*** Excerpted records
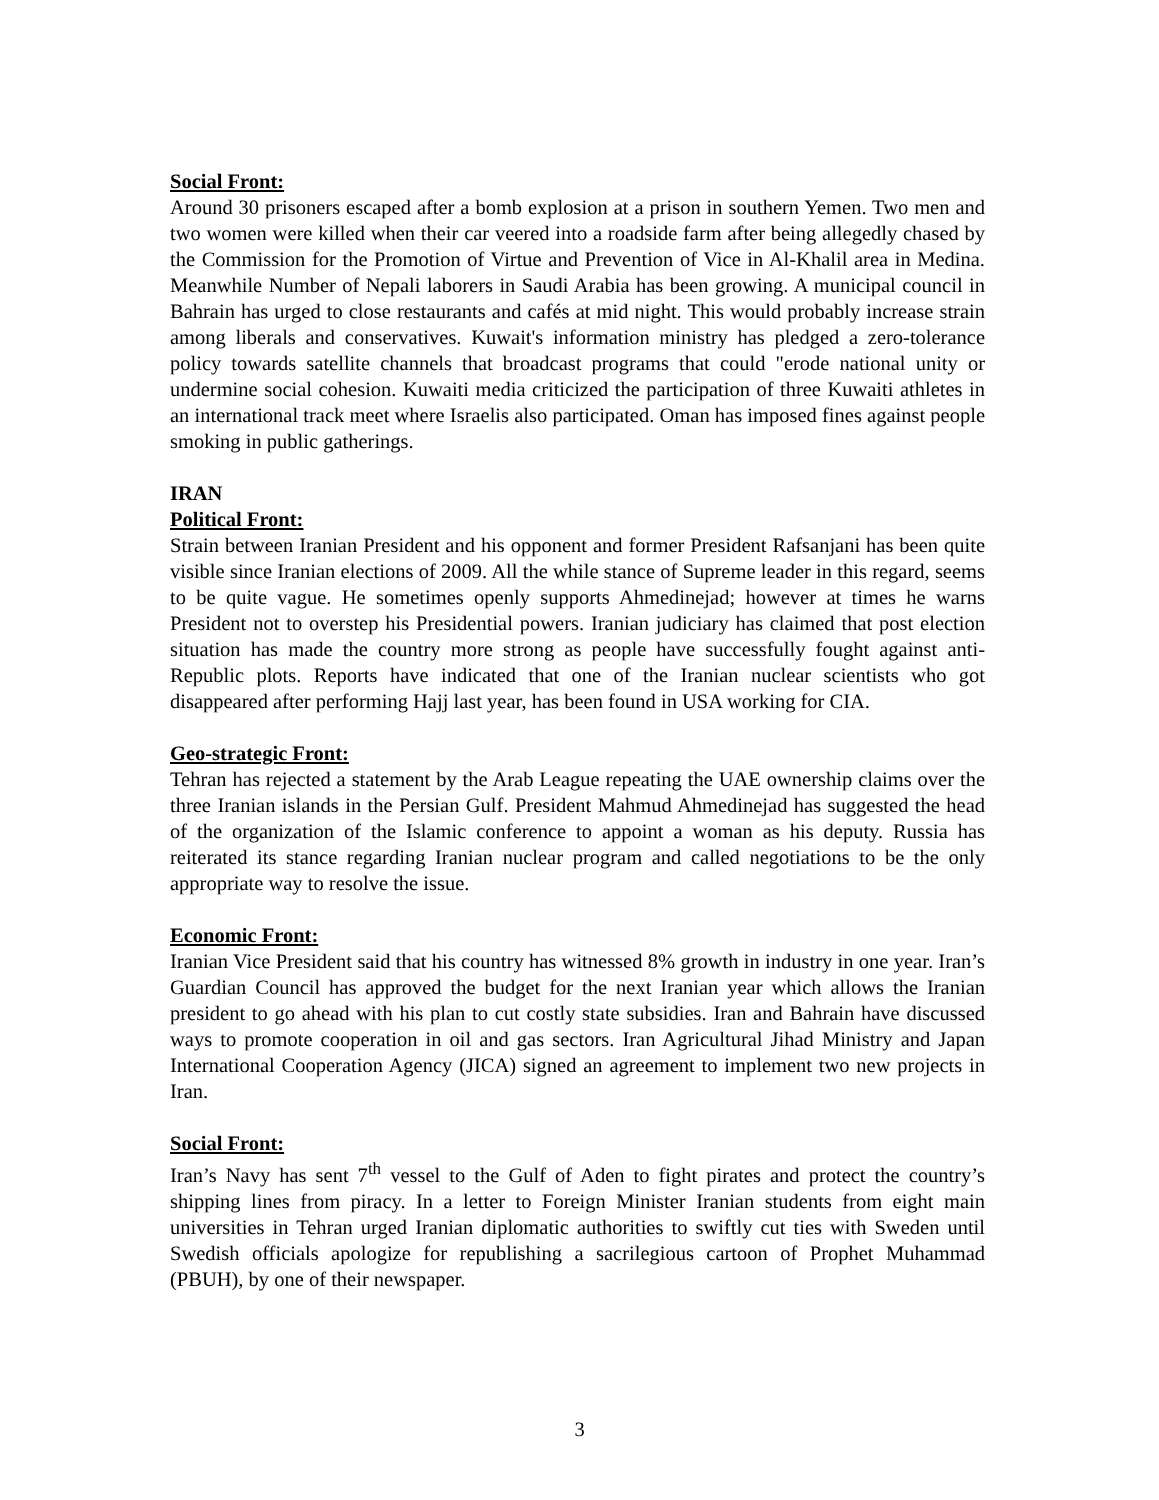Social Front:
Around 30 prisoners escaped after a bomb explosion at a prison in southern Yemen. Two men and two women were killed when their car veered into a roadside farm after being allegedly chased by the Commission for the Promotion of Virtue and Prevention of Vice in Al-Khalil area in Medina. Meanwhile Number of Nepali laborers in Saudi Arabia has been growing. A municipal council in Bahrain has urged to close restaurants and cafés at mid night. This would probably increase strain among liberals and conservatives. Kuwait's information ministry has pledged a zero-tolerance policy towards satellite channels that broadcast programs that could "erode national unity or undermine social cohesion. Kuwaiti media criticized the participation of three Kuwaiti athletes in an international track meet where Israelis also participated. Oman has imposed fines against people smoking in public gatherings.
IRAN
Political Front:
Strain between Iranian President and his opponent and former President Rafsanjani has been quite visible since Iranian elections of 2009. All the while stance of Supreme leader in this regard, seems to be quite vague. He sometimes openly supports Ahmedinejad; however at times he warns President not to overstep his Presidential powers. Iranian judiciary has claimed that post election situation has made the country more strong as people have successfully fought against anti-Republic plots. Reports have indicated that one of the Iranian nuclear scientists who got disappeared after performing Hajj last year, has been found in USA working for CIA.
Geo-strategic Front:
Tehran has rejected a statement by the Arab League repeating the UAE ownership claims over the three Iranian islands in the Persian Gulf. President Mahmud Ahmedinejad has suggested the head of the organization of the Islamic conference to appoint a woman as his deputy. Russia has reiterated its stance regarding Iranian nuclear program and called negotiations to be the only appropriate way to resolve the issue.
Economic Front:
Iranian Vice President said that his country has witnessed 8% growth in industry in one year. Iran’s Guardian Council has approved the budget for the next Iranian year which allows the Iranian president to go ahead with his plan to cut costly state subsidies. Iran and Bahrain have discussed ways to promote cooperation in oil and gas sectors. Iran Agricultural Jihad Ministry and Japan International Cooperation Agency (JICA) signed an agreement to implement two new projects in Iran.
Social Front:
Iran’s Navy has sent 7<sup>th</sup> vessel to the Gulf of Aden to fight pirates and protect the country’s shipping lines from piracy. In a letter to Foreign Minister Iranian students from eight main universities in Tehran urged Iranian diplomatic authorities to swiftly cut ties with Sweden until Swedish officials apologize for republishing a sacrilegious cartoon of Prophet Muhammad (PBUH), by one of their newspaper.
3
******
*** Excerpted records
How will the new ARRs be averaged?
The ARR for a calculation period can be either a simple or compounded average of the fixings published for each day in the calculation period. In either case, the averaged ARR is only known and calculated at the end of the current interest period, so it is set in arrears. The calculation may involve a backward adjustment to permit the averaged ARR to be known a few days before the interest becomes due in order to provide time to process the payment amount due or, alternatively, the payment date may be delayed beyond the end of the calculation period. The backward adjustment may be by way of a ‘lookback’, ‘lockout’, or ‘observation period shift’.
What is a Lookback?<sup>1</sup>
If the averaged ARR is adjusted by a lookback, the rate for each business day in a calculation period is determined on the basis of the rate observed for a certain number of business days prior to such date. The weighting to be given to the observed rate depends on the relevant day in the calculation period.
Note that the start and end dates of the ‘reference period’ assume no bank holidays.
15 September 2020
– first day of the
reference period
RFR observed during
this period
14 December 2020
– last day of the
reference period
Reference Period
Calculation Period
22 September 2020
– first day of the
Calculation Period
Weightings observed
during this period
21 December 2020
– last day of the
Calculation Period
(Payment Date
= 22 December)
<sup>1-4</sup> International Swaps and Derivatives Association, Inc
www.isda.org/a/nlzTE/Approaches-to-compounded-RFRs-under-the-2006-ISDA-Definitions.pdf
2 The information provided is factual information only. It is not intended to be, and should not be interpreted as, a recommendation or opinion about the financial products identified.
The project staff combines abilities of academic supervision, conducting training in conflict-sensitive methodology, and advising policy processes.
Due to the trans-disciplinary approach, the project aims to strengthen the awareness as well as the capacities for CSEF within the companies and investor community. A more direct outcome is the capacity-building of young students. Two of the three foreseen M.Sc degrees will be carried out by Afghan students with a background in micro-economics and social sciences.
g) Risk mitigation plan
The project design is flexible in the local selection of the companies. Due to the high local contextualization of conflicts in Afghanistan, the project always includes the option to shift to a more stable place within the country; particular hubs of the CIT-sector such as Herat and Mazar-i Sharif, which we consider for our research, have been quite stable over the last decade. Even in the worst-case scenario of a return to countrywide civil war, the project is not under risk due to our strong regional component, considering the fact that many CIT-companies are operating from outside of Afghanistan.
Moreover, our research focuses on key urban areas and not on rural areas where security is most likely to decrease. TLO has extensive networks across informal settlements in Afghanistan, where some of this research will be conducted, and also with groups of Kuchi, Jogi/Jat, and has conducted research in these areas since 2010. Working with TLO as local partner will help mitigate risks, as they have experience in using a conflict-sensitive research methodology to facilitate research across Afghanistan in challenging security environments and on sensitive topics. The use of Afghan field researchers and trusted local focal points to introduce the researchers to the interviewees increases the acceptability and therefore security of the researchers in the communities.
******
- **The problem**:
Pull every line with the word "such" from the data.

- **Answer section**:
If the averaged ARR is adjusted by a lookback, the rate for each business day in a calculation period is determined on the basis of the rate observed for a certain number of business days prior to such date. The weighting to be given to the observed rate depends on the relevant day in the calculation period.
The project design is flexible in the local selection of the companies. Due to the high local contextualization of conflicts in Afghanistan, the project always includes the option to shift to a more stable place within the country; particular hubs of the CIT-sector such as Herat and Mazar-i Sharif, which we consider for our research, have been quite stable over the last decade. Even in the worst-case scenario of a return to countrywide civil war, the project is not under risk due to our strong regional component, considering the fact that many CIT-companies are operating from outside of Afghanistan.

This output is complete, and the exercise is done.